Prasasti Cane merupakan piagam hadiah dari Raja Airlangga kepada kota madya cane. Prasasti ini ditulis menggunakan huruf Jawa dan memiliki angka tahun 943 saka atau 1021 Masehi. Cane diduga menjadi prasasti pertama masa pemerintahan raja Airlangga jika dilihat dari bagian sambandhanya atau bagian alasan prasasti yang dikeluarkan raja.
Pada prasasti ini diceritakan mengenai permintaan penduduk cane agar mereka diberikan pegangan prasasti yang berisi perintah raja dan tanda kerajaan. Desa Cane diberikan status Sima karena raja Airlangga simpati dengan penduduk Desa Cabe yang berjuang di garis terdepan dan menjadikannya sebagai benteng pertahanan.
Prasasti ini dikeluarkan pada tahun 1032 oleh Raja Airlangga.
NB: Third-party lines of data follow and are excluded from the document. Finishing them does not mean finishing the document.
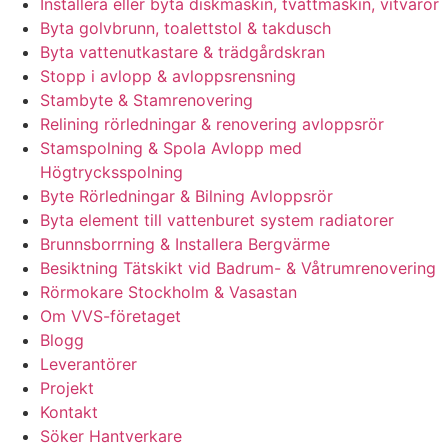
Installera eller byta diskmaskin, tvättmaskin, vitvaror
Byta golvbrunn, toalettstol & takdusch
Byta vattenutkastare & trädgårdskran
Stopp i avlopp & avloppsrensning
Stambyte & Stamrenovering
Relining rörledningar & renovering avloppsrör
Stamspolning & Spola Avlopp med
Högtrycksspolning
Byte Rörledningar & Bilning Avloppsrör
Byta element till vattenburet system radiatorer
Brunnsborrning & Installera Bergvärme
Besiktning Tätskikt vid Badrum- & Våtrumrenovering
Rörmokare Stockholm & Vasastan
Om VVS-företaget
Blogg
Leverantörer
Projekt
Kontakt
Söker Hantverkare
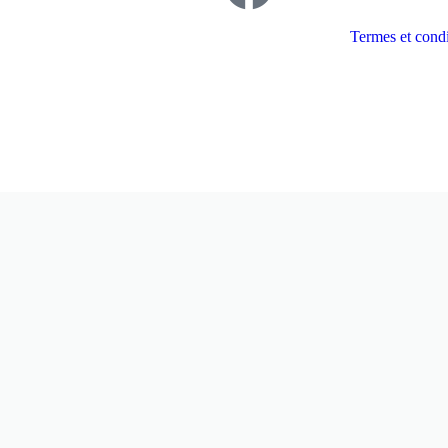
Termes et condi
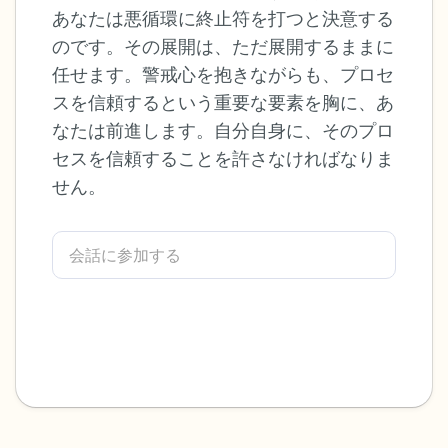
あなたは悪循環に終止符を打つと決意する
感じるもの4つ（目の前にあるもので触れ
のです。その展開は、ただ展開するままに
任せます。警戒心を抱きながらも、プロセ
るものは何ですか？）
スを信頼するという重要な要素を胸に、あ
聞こえるもの3つ
なたは前進します。自分自身に、そのプロ
セスを信頼することを許さなければなりま
匂いを嗅ぐもの2つ
せん。
自分の好きなところ1つ。
最後に深呼吸をしましょう。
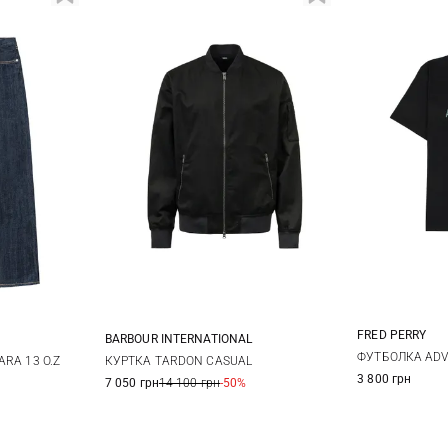
FRED PERRY
BARBOUR INTERNATIONAL
M
32
33
M
L
XL
XXL
ФУТБОЛКА AD
RA 13 O.Z
КУРТКА TARDON CASUAL
3 800 грн
7 050 грн
14 100 грн
-50%
38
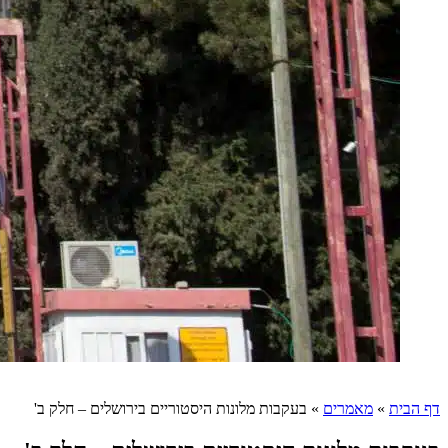
דף הבית
»
מאמרים
»
בעקבות מלונות היסטוריים בירושלים – חלק ב'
Prasasti Terep menceritakan mengenai penganugerahan kepada Rakai Pangkaja Dyah Tumambong atas jasanya ketika raja menyingkir dari Watan Mas ke Pakatan.
Dyah Tumambong berdoa dan melakukan puja agar Raja Airlangga mendapatkan kemenangan dalam peperangan. Saat itu, ia berjanji jika doanya dikabulkan dia akan mengajukan sebuah permintaan kepada raja yakni menjadikan Desa Tetep sebagai Sima.
Doa tersebut kemudian dikabulkan dengan menangnya raja Airlangga di dalam Pertempuran. Maka atas kemenangan tersebut, Raja Airlangga mewujudkan keinginan Dyah Tumambong. Selain itu, Dyah Tumambong diberikan gelar Rakai Halu.
Di bawah pemerintahan Raja Airlangga, seni sastra berkembang pesat. Hal ini dikarenakan Raja menyukai seni sastra. Lalu, ia meminta Mpu Kanwa untuk membuat kitab Arjuna Wiwaha yang diadaptasi dari epik Mahabarata. Kitab ini menceritakan tokoh Arjuna yang merupakan kekasih para dewa di kahyangan.
Arjuna berhasil menyelamatkan para kahyangan dengan penghuninya dari ancaman marabahaya. Cerita ini tidak hanya terdapat pada kitab Arjuna Wiwaha saja melainkan juga terdapat pada relief yang dipahatkan di dinding Candi Tegowangi, Kecamatan Pare, Kabupaten Kediri, Jawa Timur.